Data extracted from a collection
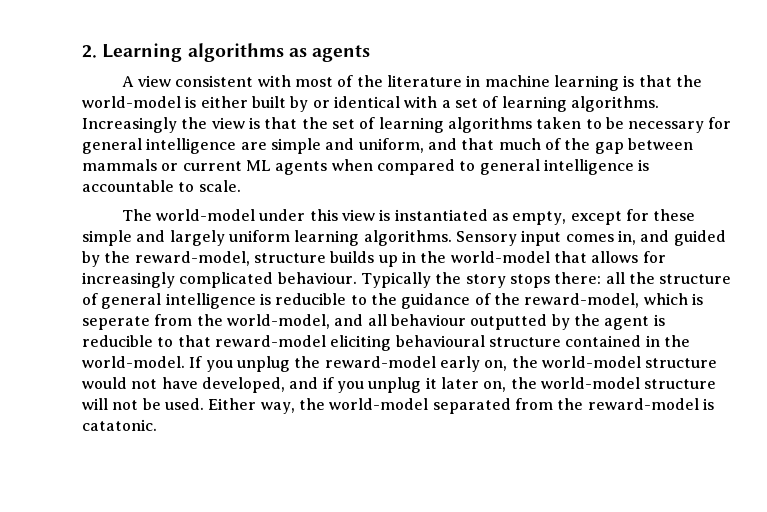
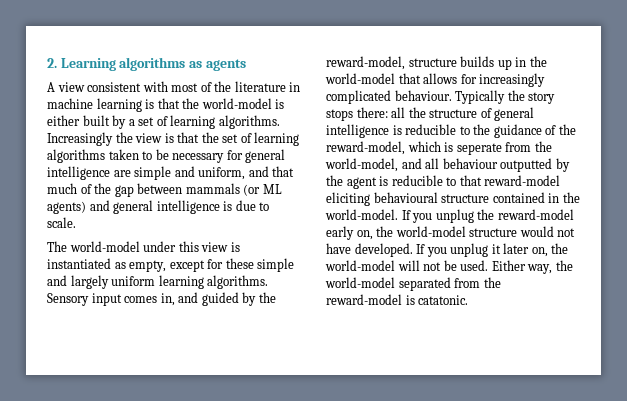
[312,96,438,108] or identical with -> (127, 122) none
[161,159,650,175] [82,180,174,192] or current ML agents when compared to general intelligence is accountable -> [243,184,282,196] [47,200,256,214] (or ML agents) and general intelligence is due
[201,377,334,393] developed, and if -> [354,243,426,257] developed. If
[644,379,717,389] structure -> (395, 265) none

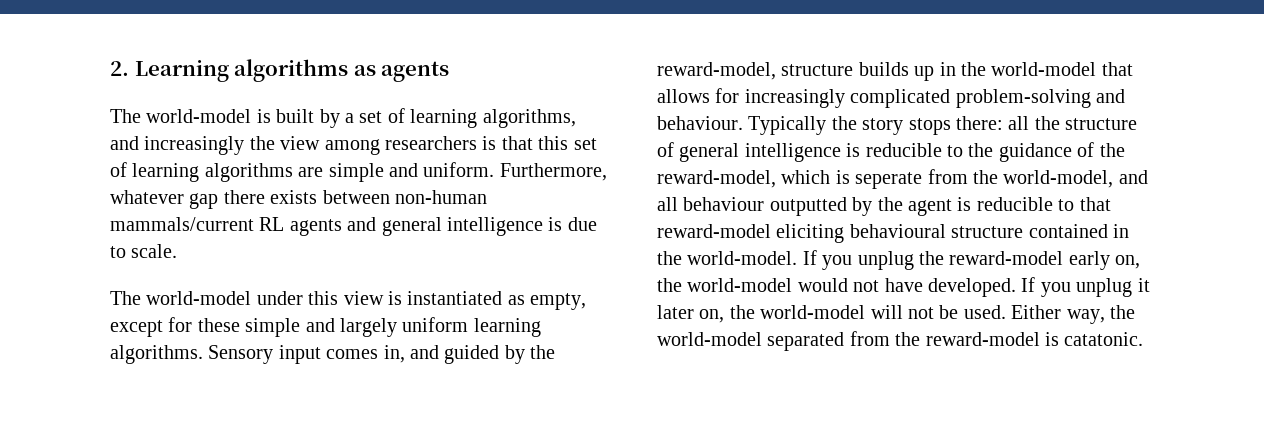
[47,81,301,92] [47,98,200,112] A view consistent with most of the literature in machine learning is that the -> [110,109,141,123] The
[47,115,80,126] either -> (271, 116) none
[218,115,280,129] [47,132,219,146] algorithms. Increasingly the view is that the -> [482,109,576,128] [110,136,569,155] algorithms, and increasingly the view among researchers is that this
[108,149,286,163] [47,166,295,180] [47,183,282,197] [47,201,86,214] taken to be necessary for general intelligence are simple and uniform, and that much of the gap between mammals (or ML agents) -> [298,162,607,182] [110,190,487,209] [110,217,342,236] are simple and uniform. Furthermore, whatever gap there exists between non-human mammals/current RL agents
(391, 97) none -> [955,89,1125,108] problem-solving and
[469,228,518,237] structure -> (793, 285) none

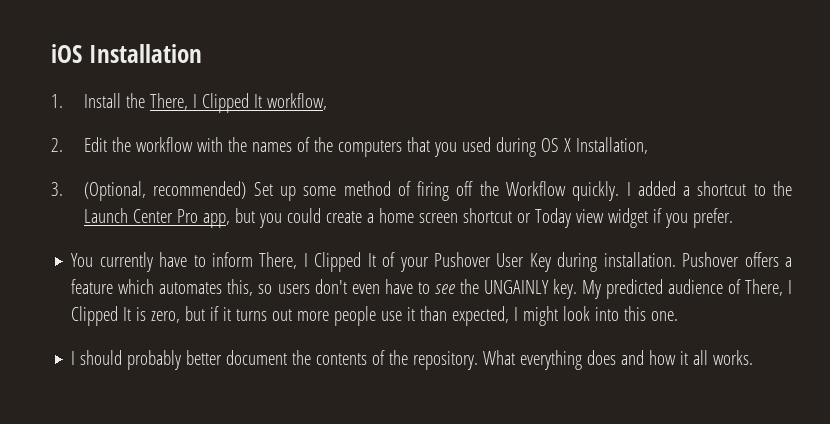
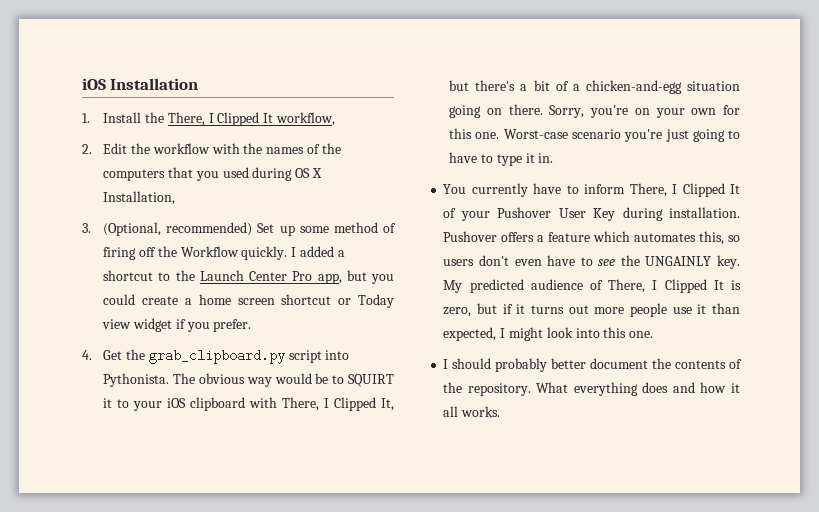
(733, 218) none -> [82,349,350,364] [103,373,394,387] [103,397,394,411] [449,80,740,94] [449,104,740,118] [449,128,740,142] [449,152,554,166] // 4. Get the grab_clipboard.py script into Pythonista. The obvious way would be to SQUIRT it to your iOS clipboard with There, I Clipped It, but there's a bit of a chicken-and-egg situation going on there. Sorry, you're on your own for this one. Worst-case scenario you're just going to have to type it in.

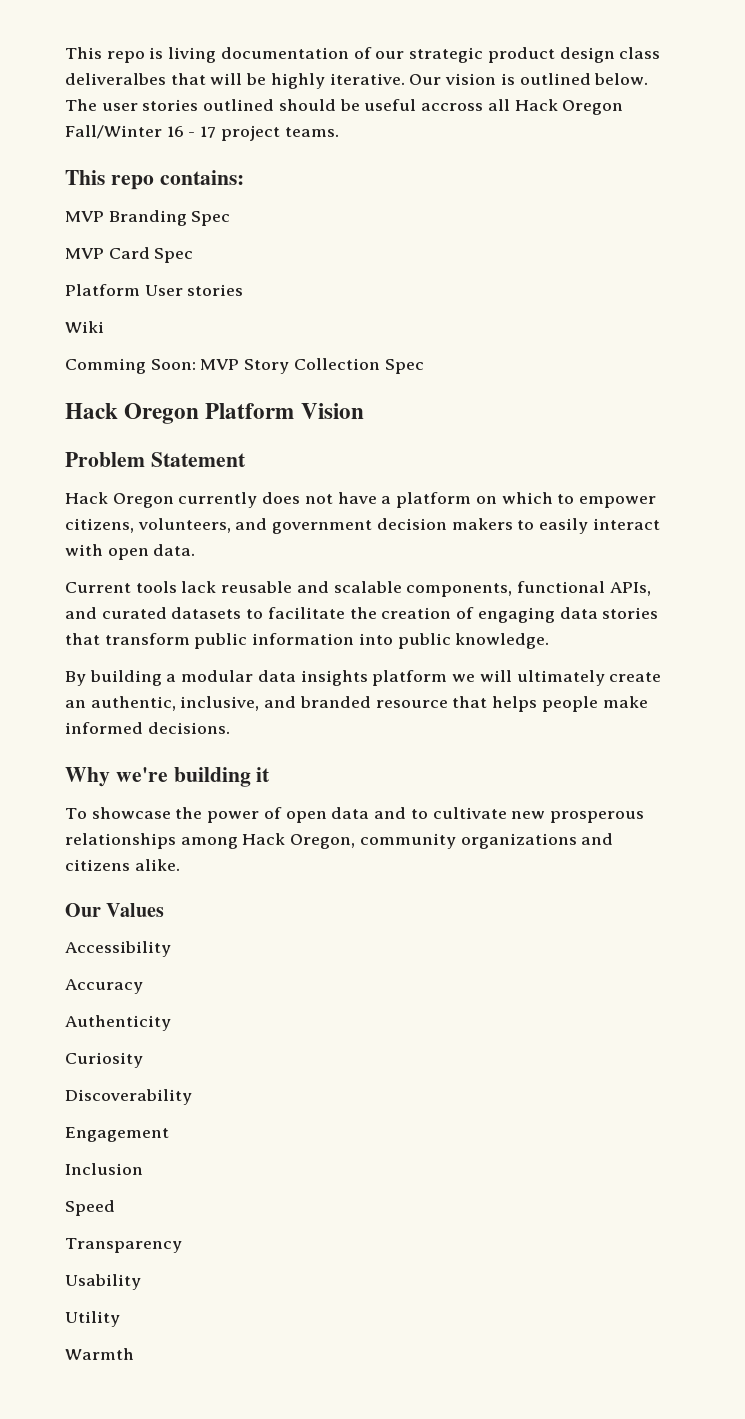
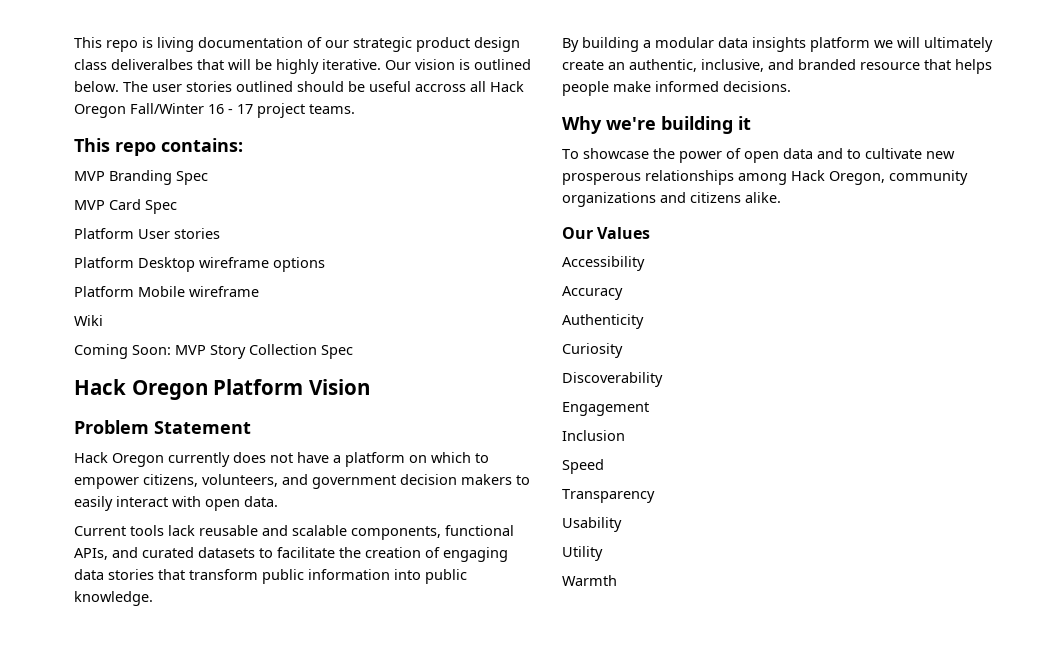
(244, 290) none -> [74,257,325,272] [74,286,259,297] // Platform Desktop wireframe options // Platform Mobile wireframe
[65,358,146,374] Comming -> [74,344,128,359] Coming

§ **Try it**: Output only the lines from the start of the data through the line that holds "[47,115,80,126] either -> (271, 116) none". Keep them exact and leave the pictures out.

§ **Your response**:
[312,96,438,108] or identical with -> (127, 122) none
[161,159,650,175] [82,180,174,192] or current ML agents when compared to general intelligence is accountable -> [243,184,282,196] [47,200,256,214] (or ML agents) and general intelligence is due
[201,377,334,393] developed, and if -> [354,243,426,257] developed. If
[644,379,717,389] structure -> (395, 265) none

[47,81,301,92] [47,98,200,112] A view consistent with most of the literature in machine learning is that the -> [110,109,141,123] The
[47,115,80,126] either -> (271, 116) none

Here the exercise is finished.